Beijing and New Delhi have more in common than being two of the world’s most populated capital cities – extreme air pollution has blanketed both their skies.
While stories of air pollution in Delhi resemble “Beijing from 20 years ago” to climate policy expert Saurabh Jain-Punamiya, the Delhi problem has grown into a pan-India problem, with air pollution cutting almost six years off the life expectancy of the country’s residents.
While India can improve its air quality, Michael Greenstone, economics professor and director of the Energy Policy Institute at the University of Chicago, said it is challenging to “find regulatory tools that work and that are consistent with the urgent and vital need for continued, rapid economic growth”.

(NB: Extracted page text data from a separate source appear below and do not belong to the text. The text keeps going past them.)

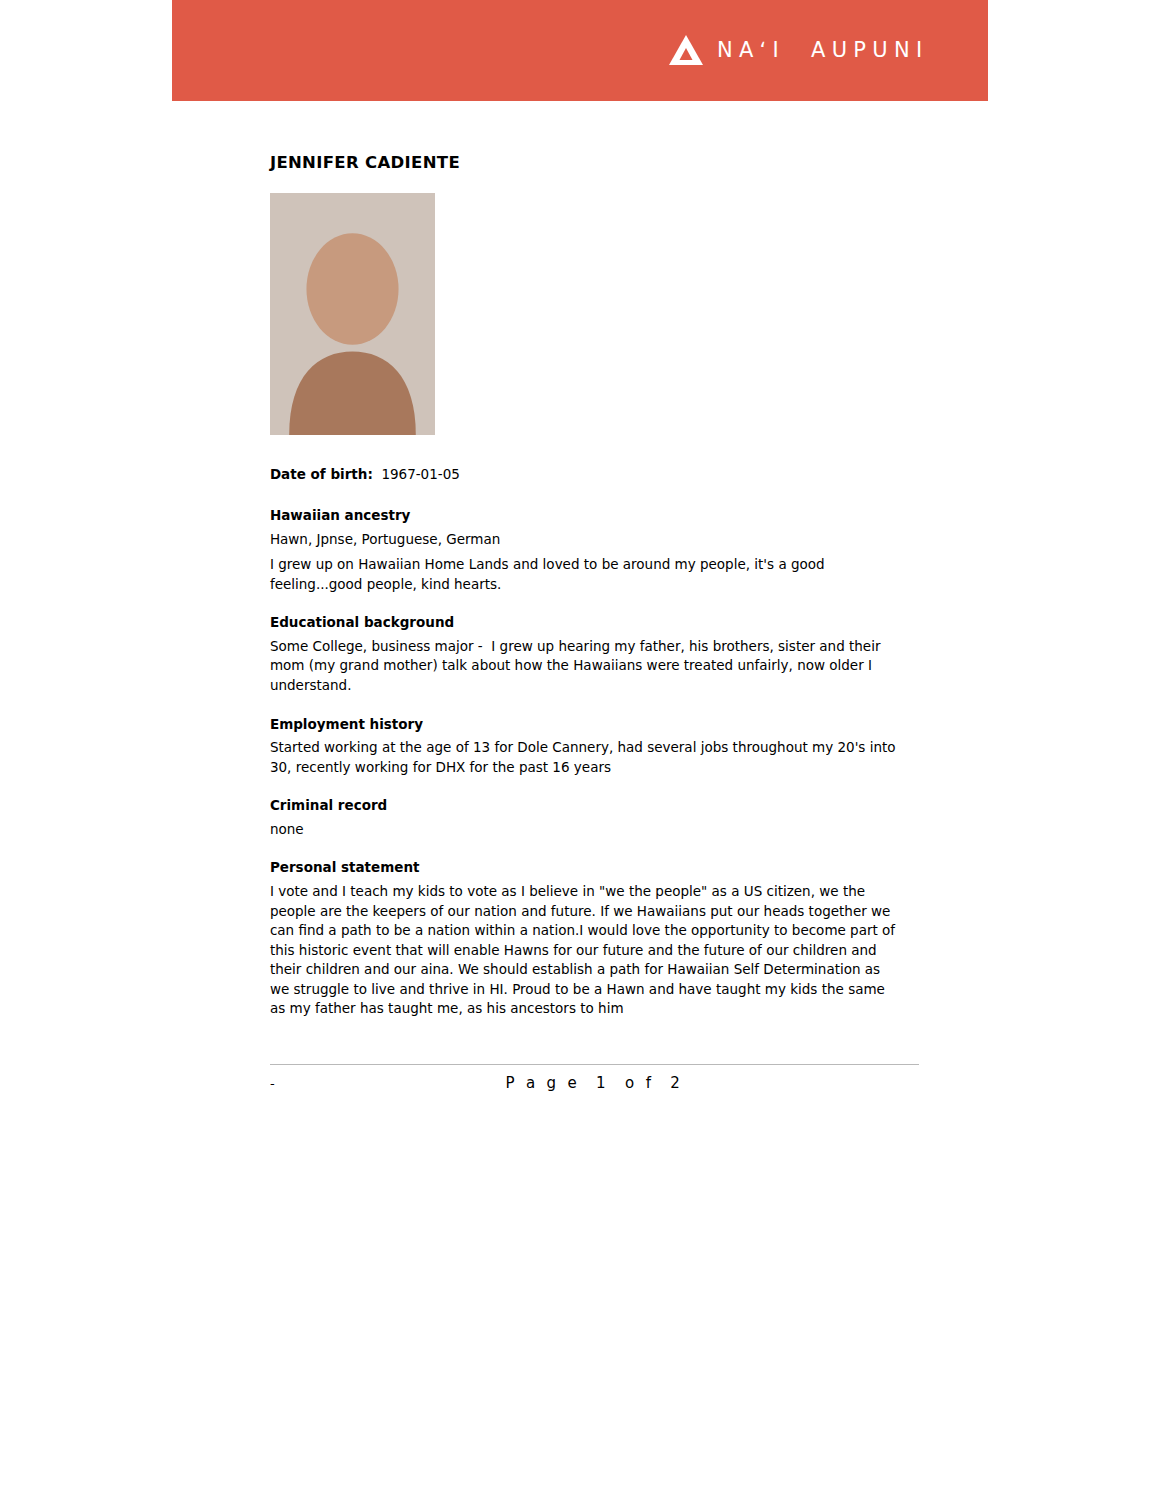NAʻI AUPUNI
JENNIFER CADIENTE
Date of birth: 1967-01-05
Hawaiian ancestry
Hawn, Jpnse, Portuguese, German
I grew up on Hawaiian Home Lands and loved to be around my people, it's a good feeling...good people, kind hearts.
Educational background
Some College, business major - I grew up hearing my father, his brothers, sister and their mom (my grand mother) talk about how the Hawaiians were treated unfairly, now older I understand.
Employment history
Started working at the age of 13 for Dole Cannery, had several jobs throughout my 20's into 30, recently working for DHX for the past 16 years
Criminal record
none
Personal statement
I vote and I teach my kids to vote as I believe in "we the people" as a US citizen, we the people are the keepers of our nation and future. If we Hawaiians put our heads together we can find a path to be a nation within a nation.I would love the opportunity to become part of this historic event that will enable Hawns for our future and the future of our children and their children and our aina. We should establish a path for Hawaiian Self Determination as we struggle to live and thrive in HI. Proud to be a Hawn and have taught my kids the same as my father has taught me, as his ancestors to him
-
P a g e 1 o f 2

But moving to market-based approaches such as pollution markets or taxes has shown major promise.
Greenstone, whose research inspired the Air Quality Life Index (AQLI) which links air quality with life expectancy, has been involved in an “exciting” initiative by the state government of Gujarat called India Clean Air Markets.

Essentially, the government sets a cap on emissions but then allows industries to buy and sell permits to stay below that cap.
The state ran a randomised experiment where firms were either regulated under the existing rules or by the new cap and trade regulations. The new regulations came out as the clear winner.
“Pollution went down by 20 to 30 per cent, and industries’ compliance costs went down,” Greenstone said.